The number of North Korean refugees finding safety in South Korea has dropped sharply this year amid an ongoing security crackdown in China, the country that represents their most common escape route.

Only 192 refugees made it south in the first quarter of 2018, 31% down on the same period in 2017, a year which overall saw the lowest annual figures of escapees since 2001, according to Sokeel Park, the South Korea country director for Liberty in North Korea, a group helping to rescue defectors.

The figures, obtained by Mr Park from Seoul’s ministry of unification, show a downward long term trend of the numbers escaping the north, which began with a sharp drop in 2011 when Kim Jong-un came to power.

In an interview, Mr Park described the downward spiral as “very concerning”, attributing it primarily to “security on both sides of the border” and within China.

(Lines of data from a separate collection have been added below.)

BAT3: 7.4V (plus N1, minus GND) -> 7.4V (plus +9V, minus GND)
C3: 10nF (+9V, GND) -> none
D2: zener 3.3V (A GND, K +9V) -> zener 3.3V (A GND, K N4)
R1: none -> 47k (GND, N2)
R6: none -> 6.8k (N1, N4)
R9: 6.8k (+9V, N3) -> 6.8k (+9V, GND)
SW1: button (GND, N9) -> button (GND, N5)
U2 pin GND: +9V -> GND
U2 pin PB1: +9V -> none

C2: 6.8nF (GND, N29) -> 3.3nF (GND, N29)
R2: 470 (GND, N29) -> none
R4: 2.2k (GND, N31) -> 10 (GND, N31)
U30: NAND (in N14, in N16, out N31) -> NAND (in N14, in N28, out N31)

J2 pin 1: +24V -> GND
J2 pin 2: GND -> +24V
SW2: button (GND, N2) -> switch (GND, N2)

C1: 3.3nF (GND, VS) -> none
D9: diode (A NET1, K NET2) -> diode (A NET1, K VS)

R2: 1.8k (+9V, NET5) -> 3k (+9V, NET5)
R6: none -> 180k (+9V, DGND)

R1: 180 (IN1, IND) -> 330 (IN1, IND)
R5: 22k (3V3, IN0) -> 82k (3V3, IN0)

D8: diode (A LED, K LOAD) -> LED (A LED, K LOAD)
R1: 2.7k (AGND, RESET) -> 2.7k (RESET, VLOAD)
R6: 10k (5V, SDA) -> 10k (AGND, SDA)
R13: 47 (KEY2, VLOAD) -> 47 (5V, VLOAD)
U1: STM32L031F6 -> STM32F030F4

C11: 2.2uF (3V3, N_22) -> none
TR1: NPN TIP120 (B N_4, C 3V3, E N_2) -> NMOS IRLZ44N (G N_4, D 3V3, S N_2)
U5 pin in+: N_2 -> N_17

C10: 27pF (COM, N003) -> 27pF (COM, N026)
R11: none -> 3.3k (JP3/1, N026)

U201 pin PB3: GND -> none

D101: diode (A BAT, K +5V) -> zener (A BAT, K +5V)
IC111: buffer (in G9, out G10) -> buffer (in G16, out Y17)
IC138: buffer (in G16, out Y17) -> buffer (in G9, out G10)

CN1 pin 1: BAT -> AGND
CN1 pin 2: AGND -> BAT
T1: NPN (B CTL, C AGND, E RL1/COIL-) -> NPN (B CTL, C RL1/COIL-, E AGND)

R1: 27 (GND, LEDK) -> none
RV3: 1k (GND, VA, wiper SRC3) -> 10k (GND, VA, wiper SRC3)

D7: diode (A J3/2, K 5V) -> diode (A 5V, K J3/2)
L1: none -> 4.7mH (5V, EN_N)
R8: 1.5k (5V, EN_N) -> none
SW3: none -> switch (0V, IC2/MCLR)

“The Chinese authorities are more top of what is going on within their borders and North Korean refugees get arrested not just in the northeast of China but even in the south and southwest, just before they get into southeast Asia,” he said.

“Last year was a particularly bad year,” Mr Park said. “The crackdowns in China were so widespread and so severe.”

Only 192 refugees from Kim Jong-Un's regime in North Korea made it south in the first quarter of 2018, a 31% drop on the previous year

Only 192 refugees from Kim Jong-Un’s regime in North Korea made it south in the first quarter of 2018, a 31% drop on the previous year


While the overall downward trend could be attributed in part to an improving economy under Kim Jong-un, the last year had seen citizens squeezed both by economic sanctions and by the tightening of barriers to their escape.

Of some 30,000 defectors who currently live in South Korea, most fled initially through China, then via southeast Asian countries including Thailand and Laos.

 “For those making it across the [North Korean] border, the Chinese authorities make the journey to the safety of a third country particularly challenging,” said Michael Glendinning, director of Connect North Korea, a UK-based registered charity helping refugees.  

“There have been a number of cases of large groups being caught and sent back to North Korea recently where they face punishment and increased surveillance.”

Mr Glendinning urged the international community to place pressure on the Chinese government to release any detained North Koreans to a safe country.